(Saved data entries)
-=-=-

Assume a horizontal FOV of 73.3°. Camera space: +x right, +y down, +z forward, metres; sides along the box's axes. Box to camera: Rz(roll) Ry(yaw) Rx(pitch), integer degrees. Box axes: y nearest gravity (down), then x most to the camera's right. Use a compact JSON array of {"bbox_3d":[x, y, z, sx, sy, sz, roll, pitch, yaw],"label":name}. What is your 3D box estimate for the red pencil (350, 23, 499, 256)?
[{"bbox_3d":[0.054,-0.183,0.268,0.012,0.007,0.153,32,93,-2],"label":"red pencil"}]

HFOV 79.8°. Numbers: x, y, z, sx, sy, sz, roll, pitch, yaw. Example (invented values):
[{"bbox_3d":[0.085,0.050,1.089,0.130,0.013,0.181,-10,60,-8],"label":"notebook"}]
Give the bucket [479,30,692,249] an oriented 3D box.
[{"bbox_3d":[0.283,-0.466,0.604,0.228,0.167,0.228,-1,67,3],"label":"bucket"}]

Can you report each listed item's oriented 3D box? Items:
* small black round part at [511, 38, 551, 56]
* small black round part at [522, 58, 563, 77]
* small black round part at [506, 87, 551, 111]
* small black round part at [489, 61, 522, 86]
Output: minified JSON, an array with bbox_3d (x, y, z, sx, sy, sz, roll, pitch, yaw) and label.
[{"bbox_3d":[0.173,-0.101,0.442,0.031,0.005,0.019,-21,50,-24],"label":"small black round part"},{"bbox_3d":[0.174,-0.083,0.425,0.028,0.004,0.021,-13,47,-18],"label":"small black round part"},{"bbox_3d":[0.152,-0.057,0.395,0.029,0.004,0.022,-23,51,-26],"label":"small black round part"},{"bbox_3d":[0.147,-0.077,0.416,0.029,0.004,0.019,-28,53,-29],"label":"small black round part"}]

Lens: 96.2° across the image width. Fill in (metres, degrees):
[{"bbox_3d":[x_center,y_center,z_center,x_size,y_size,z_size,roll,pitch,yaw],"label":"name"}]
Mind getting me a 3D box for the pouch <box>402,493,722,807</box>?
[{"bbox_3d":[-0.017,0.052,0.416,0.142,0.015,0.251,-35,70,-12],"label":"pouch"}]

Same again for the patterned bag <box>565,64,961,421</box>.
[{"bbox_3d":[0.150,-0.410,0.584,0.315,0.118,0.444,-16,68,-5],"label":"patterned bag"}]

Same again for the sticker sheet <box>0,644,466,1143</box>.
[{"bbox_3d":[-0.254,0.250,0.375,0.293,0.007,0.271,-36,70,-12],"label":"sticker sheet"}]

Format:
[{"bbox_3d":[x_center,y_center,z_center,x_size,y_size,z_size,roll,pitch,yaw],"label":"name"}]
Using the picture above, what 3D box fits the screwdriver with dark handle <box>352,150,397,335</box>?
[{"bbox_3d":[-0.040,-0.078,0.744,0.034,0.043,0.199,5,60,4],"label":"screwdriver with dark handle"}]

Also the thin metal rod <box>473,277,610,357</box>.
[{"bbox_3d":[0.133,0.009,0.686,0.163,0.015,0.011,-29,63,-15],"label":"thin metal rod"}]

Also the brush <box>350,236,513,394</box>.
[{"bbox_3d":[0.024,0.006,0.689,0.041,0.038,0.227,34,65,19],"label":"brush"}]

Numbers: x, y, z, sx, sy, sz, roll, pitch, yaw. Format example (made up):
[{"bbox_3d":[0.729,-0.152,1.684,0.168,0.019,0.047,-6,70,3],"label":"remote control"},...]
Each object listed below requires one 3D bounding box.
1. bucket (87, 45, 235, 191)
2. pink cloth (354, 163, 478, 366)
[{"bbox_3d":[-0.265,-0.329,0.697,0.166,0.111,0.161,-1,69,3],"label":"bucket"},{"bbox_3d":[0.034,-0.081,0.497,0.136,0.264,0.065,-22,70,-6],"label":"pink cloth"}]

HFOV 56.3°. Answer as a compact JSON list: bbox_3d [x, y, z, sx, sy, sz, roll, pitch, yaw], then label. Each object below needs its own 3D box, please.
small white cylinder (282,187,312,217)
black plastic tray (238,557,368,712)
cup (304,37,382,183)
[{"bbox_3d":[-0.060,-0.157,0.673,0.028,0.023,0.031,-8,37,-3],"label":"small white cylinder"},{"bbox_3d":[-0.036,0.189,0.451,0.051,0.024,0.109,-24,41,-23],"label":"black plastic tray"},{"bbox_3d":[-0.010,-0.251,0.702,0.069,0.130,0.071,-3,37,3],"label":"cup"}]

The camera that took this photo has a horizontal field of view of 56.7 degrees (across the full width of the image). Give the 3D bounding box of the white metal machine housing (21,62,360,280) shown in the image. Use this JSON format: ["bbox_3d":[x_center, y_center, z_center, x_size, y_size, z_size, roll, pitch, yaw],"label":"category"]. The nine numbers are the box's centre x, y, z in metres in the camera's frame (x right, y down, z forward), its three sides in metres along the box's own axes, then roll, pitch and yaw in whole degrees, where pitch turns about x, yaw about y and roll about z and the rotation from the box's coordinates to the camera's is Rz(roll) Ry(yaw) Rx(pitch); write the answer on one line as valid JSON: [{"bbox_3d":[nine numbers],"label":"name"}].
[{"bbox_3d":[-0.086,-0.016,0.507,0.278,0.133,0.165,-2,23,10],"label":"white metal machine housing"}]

-=-=-

What to produce:
The lines above starting at the one that contains "Can you report" and ending at the one that contains "61, 522, 86]" must be transcribed exactly, and no other lines may appear.

Task answer:
Can you report each listed item's oriented 3D box? Items:
* small black round part at [511, 38, 551, 56]
* small black round part at [522, 58, 563, 77]
* small black round part at [506, 87, 551, 111]
* small black round part at [489, 61, 522, 86]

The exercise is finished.